Lord Elhalyn nodded, and when they finished the meal the promised
riyachiyas
were brought in. Allart looked on them with an inner spasm of revulsion: exotic toys for jaded tastes. In form they were women, fair of face, slender, with shapely breasts lifting the translucent folds of their draperies, but too narrow of hip and slender of waist and long of leg to be genuine women. There were four of them, two fair-haired, two dark; otherwise identical. They knelt at Dom Marius’s feet, moving sinuously, the curve of their slender necks, as they bowed, swanlike and exquisite, and Allart, through his revulsion, felt an unaccustomed stirring of desire.
Zandru’s hells, but they are beautiful, as beautiful and unnatural as demon hags!
“Would you believe, cousin, that they were borne in
cralmac
wombs? They are of my seed, and that of the
leronis
,” he said, “so that a fastidious man, if they were human, might say they were my daughters, and indeed, the thought adds a little - a little something,” he said, sniggering. “Two at a birth - ” He pointed to the fair-haired pair and said, “Leila and Rella; the dark ones are Ria and Tia. They will not disturb you with much speech, though they can talk and sing, and I had them taught to dance and to play the
rryl
and to serve food and drink. But, of course, their major talents are for pleasure. They are matrix-spelled, of course, to draw and bind - I see you cannot take your eyes from them, nor” - Dom Marius chuckled - “can your son.”
Allart started and angrily turned away from the horribly enticing faces and bodies of the inhumanly beautiful, lust-inspiring creatures.
“Oh, I am not greedy; you shall have them tonight, cousin,” Dom Marius said, with a lewd chuckle. “One or two, as you will. And if you, young Allart, have spent six years of frustration in Nevarsin, you must be in need of their services. I will send you Leila; she is my own favorite. Oh, the things that
riyachiya
can do, even a sworn monk would yield to her touch.” He grew grossly specific, and Allart turned away.
“I beg you, kinsman,” he said, trying to conceal his loathing, “do not deprive yourself of your favorite.”
“No?” Dom Marius’s cushiony eyes rolled back, in feigned sympathy. “Is it so? After so many years in a monastery, do you prefer the pleasures to be found among the brethren? I myself seldom desire a
ri’chiyu
, but I keep a few for hospitality, and some guests desire a change now and then. Shall I send you Loyu? He is a beautiful boy indeed, and I have had all of them modified to be almost without response to pain, so that you can use him any way you choose, if you desire.”
Dom Stephen said quickly, seeing that Allart was about to explode, “Indeed, the girls will do well enough for us. I compliment you on the skill of your
leronis
at breeding them.”
When they had been taken to the suite of rooms allotted to them, Dom Stephen said, enraged, “You will
not
disgrace us by refusing this courtesy! I will not have it gossiped here that my son is less than a man!”
“He is like a great fat toad! Father, is it a reflection on my manhood that the thought of such filth overwhelms me with loathing? I would like to fling his foul gifts in his sniggering face!”

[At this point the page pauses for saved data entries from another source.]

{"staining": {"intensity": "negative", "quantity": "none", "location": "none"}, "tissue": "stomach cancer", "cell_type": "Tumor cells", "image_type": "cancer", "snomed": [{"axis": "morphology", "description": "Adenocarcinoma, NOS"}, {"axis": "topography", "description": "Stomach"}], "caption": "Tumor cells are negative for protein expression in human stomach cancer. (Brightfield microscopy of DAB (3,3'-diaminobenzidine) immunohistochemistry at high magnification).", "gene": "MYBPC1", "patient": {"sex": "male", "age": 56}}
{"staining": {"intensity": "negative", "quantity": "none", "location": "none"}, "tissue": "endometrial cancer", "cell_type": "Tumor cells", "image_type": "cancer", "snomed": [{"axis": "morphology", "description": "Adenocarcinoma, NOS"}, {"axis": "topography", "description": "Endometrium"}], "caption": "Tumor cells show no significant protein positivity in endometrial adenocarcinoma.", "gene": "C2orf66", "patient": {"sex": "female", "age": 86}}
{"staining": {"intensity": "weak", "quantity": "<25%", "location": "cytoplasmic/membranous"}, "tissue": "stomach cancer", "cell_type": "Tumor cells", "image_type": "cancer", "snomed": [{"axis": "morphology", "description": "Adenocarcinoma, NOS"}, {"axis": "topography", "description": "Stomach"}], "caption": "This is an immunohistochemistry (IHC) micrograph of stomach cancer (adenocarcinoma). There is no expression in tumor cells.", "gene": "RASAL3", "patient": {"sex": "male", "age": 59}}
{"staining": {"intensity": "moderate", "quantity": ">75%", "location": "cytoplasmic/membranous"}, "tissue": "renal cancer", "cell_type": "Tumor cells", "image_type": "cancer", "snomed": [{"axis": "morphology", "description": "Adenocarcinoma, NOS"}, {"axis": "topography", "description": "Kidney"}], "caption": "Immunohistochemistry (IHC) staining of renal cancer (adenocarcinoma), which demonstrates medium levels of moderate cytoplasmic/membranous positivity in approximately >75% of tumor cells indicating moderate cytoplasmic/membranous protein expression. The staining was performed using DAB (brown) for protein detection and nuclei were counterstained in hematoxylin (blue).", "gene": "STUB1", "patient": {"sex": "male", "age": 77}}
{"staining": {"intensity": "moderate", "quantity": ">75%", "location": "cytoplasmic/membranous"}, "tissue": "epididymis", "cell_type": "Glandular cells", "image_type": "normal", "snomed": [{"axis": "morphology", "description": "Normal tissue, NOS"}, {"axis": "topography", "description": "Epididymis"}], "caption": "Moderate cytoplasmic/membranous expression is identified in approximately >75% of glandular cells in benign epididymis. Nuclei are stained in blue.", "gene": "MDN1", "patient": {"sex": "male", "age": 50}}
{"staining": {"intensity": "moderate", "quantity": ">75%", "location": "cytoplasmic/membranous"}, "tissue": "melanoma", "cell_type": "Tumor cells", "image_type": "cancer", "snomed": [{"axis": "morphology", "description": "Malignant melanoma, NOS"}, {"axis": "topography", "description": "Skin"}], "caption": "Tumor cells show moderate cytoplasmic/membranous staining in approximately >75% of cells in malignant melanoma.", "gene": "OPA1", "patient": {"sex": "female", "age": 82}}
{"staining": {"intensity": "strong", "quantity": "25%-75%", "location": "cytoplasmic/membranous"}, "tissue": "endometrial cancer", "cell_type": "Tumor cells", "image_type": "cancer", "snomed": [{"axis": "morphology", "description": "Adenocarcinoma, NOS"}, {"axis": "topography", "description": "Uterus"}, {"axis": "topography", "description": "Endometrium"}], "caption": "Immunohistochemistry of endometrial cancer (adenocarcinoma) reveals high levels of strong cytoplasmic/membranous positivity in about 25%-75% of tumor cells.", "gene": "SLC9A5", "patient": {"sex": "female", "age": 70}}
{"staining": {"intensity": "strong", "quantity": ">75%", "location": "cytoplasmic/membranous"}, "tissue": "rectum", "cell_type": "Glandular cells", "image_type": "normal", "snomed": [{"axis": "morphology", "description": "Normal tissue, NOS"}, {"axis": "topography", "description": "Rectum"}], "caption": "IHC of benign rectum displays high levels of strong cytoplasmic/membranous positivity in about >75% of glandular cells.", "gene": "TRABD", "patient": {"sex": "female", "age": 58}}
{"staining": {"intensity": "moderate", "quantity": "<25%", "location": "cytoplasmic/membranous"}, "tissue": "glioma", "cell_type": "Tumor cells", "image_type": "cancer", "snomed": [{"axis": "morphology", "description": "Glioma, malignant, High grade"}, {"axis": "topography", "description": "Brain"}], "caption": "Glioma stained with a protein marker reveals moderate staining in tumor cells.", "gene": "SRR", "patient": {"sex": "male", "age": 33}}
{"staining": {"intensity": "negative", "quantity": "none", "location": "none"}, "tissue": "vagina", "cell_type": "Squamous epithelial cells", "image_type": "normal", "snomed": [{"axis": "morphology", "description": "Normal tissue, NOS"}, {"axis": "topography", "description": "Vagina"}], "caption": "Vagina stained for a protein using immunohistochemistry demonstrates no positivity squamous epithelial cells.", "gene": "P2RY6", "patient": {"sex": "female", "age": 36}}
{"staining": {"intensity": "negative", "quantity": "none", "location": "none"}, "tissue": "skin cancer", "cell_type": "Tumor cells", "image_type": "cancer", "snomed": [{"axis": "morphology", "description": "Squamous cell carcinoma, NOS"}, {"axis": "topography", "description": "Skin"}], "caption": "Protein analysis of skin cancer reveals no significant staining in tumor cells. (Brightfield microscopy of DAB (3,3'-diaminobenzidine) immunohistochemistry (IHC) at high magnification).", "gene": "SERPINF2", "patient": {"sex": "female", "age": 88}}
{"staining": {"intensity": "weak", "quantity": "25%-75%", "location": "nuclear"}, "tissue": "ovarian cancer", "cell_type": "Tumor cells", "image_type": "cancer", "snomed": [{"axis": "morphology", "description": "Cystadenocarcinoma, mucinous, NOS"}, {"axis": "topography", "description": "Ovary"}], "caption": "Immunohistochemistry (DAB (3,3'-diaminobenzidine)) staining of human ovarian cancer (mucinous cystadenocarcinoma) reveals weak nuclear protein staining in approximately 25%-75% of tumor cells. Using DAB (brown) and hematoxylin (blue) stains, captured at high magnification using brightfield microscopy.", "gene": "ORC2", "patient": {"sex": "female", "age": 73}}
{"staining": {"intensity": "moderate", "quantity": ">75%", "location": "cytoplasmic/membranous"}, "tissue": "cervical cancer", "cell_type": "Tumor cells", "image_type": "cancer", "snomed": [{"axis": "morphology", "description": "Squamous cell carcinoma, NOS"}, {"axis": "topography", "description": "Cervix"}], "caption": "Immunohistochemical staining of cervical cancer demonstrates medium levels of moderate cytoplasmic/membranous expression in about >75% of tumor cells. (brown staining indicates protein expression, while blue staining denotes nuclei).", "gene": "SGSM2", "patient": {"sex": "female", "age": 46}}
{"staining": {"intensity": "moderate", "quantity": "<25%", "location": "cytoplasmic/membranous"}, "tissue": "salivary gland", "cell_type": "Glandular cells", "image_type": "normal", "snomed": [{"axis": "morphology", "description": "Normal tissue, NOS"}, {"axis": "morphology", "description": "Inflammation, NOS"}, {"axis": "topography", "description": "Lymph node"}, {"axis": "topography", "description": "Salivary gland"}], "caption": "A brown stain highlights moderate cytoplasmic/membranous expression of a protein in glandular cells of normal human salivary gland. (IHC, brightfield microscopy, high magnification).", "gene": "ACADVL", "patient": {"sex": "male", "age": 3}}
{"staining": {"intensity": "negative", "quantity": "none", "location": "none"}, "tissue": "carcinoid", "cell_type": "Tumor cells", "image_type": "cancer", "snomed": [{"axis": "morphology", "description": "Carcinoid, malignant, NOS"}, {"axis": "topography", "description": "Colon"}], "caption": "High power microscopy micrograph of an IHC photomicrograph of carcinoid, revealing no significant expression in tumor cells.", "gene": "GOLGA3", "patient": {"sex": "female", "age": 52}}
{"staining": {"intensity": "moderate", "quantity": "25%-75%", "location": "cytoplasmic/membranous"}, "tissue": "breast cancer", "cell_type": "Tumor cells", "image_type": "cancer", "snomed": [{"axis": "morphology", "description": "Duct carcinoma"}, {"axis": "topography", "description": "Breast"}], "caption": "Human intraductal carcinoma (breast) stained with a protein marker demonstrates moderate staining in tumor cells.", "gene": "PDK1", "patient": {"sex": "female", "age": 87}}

“You weary me with your monkish scruples, Allart. The
leroni
never did better than when they bred us the
riyachiyas;
nor will your wife-to-be thank you if you refuse to have one in your household. Can you be so ignorant as not to know that if you lie with a breeding woman, she may miscarry? It is part of the price we pay for our
laran
, which we have bred with such difficulty into our line, that our women are fragile and given to miscarry, so that we must spare them when they are with child. If you turn your desires on a
riyachiya
only she need not be jealous, as if you had given your affections to a real girl who would have some claim on your thoughts.”
Allart turned his face away; in the Lowlands this kind of speech between the generations was the height of indecency, had been from the days when group marriage was commonplace and any man of your father’s age could be your father, any woman of an age to be your mother could have been your mother indeed; so that the sexual taboo was absolute between generations.